▶ _Kutipan Pilihan_
********************
Sabtu, 26 November 2016

Bayang-bayang yang menyadarkan





Muhammad Atim

Tak mudah bagi jiwa yang telah terhanyut dalam keternodaan untuk kembali kepada kejernihannya. Sejak awal kita dihadirkan, di sebuah pentas kehidupan yang sarat tantangan, sebagai seonggok bayi suci yang dicintai dan disenangi oleh siapa pun. Dengan bekal fitrah untuk meniti jalan keselamatan. Hidup perlahan berubah dan mengubah diri kita. Waktu berjalan dengan pasti. Kertas putih diri kita dengan guratan-guratan fitrah dahulu, kini sudah tidak karuan lagi, penuh dengan noda yang berceceran. Kita tidak tahu kapan terakhir kali membersihkannya. Dan sesekali muncul tanya, bisakah ia kembali jernih seperti dulu? Wahai diri, kau begitu berbeda saat ini. Tangismu yang membuat riang gembira, senyum tawamu yang menawan menghiasi seisi rumah, tingkahmu yang menggemaskan, keberadaanmu yang selalu dirindukan. Kini semuanya telah lenyap. Kau telah banyak diubah oleh zaman yang kau pilih sendiri.

Ini adalah keniscayaan hidup yang dialami setiap orang. Dalam setiap fasenya, ada nuansa yang berbeda-beda. Bukanlah kehidupan manusia jika tidak ada tantangan. Tantanganlah yang mengklasifikasi manusia menjadi berhasil, kurang berhasil dan tidak berhasil. Yang jelas semuanya mengalami jatuh-bangun dalam meniti jalannya. Tidak ada manusia yang terbebas dari kesalahan, hanya saja tingkat kesalahannya yang berbeda-beda. Untuk itulah Alloh sejak sapaan pertama memaklumkan bahwa Dialah Sang Maha Pengasih, yang kasih-Nya senantiasa memberi maaf tanpa batas.
********************
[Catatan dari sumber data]

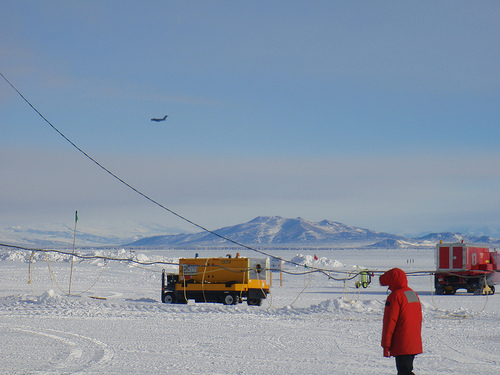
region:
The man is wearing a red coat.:
[376, 266, 424, 373]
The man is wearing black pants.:
[377, 267, 427, 374]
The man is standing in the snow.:
[373, 268, 430, 373]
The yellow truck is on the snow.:
[161, 247, 273, 311]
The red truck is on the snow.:
[429, 231, 498, 296]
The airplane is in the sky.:
[147, 108, 172, 125]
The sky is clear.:
[333, 42, 498, 100]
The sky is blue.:
[286, 110, 384, 151]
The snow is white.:
[113, 333, 209, 374]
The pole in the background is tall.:
[65, 203, 82, 310]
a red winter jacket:
[355, 260, 462, 371]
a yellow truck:
[130, 237, 354, 340]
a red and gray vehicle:
[408, 215, 498, 292]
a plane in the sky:
[131, 80, 195, 139]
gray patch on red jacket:
[407, 288, 421, 312]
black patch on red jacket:
[380, 298, 400, 317]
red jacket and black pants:
[361, 252, 418, 374]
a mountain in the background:
[95, 194, 462, 262]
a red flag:
[302, 245, 339, 299]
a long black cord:
[10, 70, 456, 285]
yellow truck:
[139, 246, 274, 317]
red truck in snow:
[432, 234, 498, 312]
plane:
[132, 103, 180, 134]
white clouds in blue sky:
[60, 23, 116, 59]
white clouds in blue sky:
[252, 53, 292, 100]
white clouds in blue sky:
[354, 82, 401, 124]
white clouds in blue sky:
[287, 158, 323, 190]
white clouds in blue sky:
[358, 174, 390, 209]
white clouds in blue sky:
[352, 169, 383, 196]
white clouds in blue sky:
[51, 32, 86, 62]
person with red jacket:
[355, 263, 429, 369]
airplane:
[142, 99, 173, 138]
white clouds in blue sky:
[66, 37, 99, 79]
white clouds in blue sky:
[301, 39, 353, 69]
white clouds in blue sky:
[403, 10, 450, 44]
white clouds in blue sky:
[317, 86, 385, 143]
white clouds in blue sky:
[260, 148, 328, 190]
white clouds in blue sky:
[352, 107, 437, 164]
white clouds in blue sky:
[34, 71, 72, 107]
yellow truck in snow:
[139, 249, 277, 301]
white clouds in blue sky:
[29, 30, 71, 91]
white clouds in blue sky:
[142, 35, 191, 69]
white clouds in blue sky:
[320, 25, 370, 91]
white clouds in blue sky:
[423, 22, 491, 77]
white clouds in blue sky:
[302, 90, 336, 134]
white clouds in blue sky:
[369, 154, 429, 204]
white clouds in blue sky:
[223, 159, 242, 179]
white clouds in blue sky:
[129, 141, 171, 183]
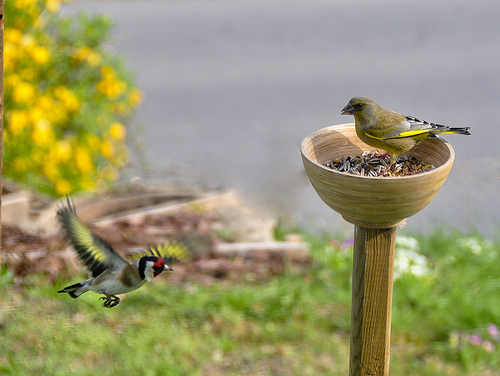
********************
▶ _Tugas_
**a)** Salin persis bagian tulisan tentang kembali kepada fitrah, mulai dari kata-kata yang memuat "Tak mudah bagi" dan berhenti setelah "kau pilih sendiri.".
**b)** Menurut tulisan tentang kembali kepada fitrah, apa yang mengklasifikasi manusia menjadi berhasil, kurang berhasil dan tidak berhasil?
**c)** Teruskan tulisan tentang kembali kepada fitrah, mulai setelah kalimat terakhir yang ditampilkan.
Daftar ini tidak diperlukan.

▶ _Jawaban_
**a)**
Tak mudah bagi jiwa yang telah terhanyut dalam keternodaan untuk kembali kepada kejernihannya. Sejak awal kita dihadirkan, di sebuah pentas kehidupan yang sarat tantangan, sebagai seonggok bayi suci yang dicintai dan disenangi oleh siapa pun. Dengan bekal fitrah untuk meniti jalan keselamatan. Hidup perlahan berubah dan mengubah diri kita. Waktu berjalan dengan pasti. Kertas putih diri kita dengan guratan-guratan fitrah dahulu, kini sudah tidak karuan lagi, penuh dengan noda yang berceceran. Kita tidak tahu kapan terakhir kali membersihkannya. Dan sesekali muncul tanya, bisakah ia kembali jernih seperti dulu? Wahai diri, kau begitu berbeda saat ini. Tangismu yang membuat riang gembira, senyum tawamu yang menawan menghiasi seisi rumah, tingkahmu yang menggemaskan, keberadaanmu yang selalu dirindukan. Kini semuanya telah lenyap. Kau telah banyak diubah oleh zaman yang kau pilih sendiri.

**b)** Tantangan.

**c)**
Luas kasih-Nya itu, masih saja menyisakan ragu pada sang hamba untuk kembali. Ataupun selalu tertipu oleh nafsu diri. Bisikan nurani sering tak didengar. Cahaya pun tertutup. Jika diri telah terperangkap oleh jeratan dosa (ahathot bihi khothiatuhu), maka sulit untuk keluar. Namun bukan berarti tidak mungkin. Hanya saja butuh perjuangan berat. Daya tariknya lebih kuat daripada orang yang mampu menjaga diri. Ini karena dalam dosa ada zat adiktif yang selalu membuat ketagihan. Satu dosa akan mendorong anda kepada dosa berikutnya. Maka sebenarnya, menjaga diri dari dosa sejak awal dapat memperingan langkah anda untuk selamat.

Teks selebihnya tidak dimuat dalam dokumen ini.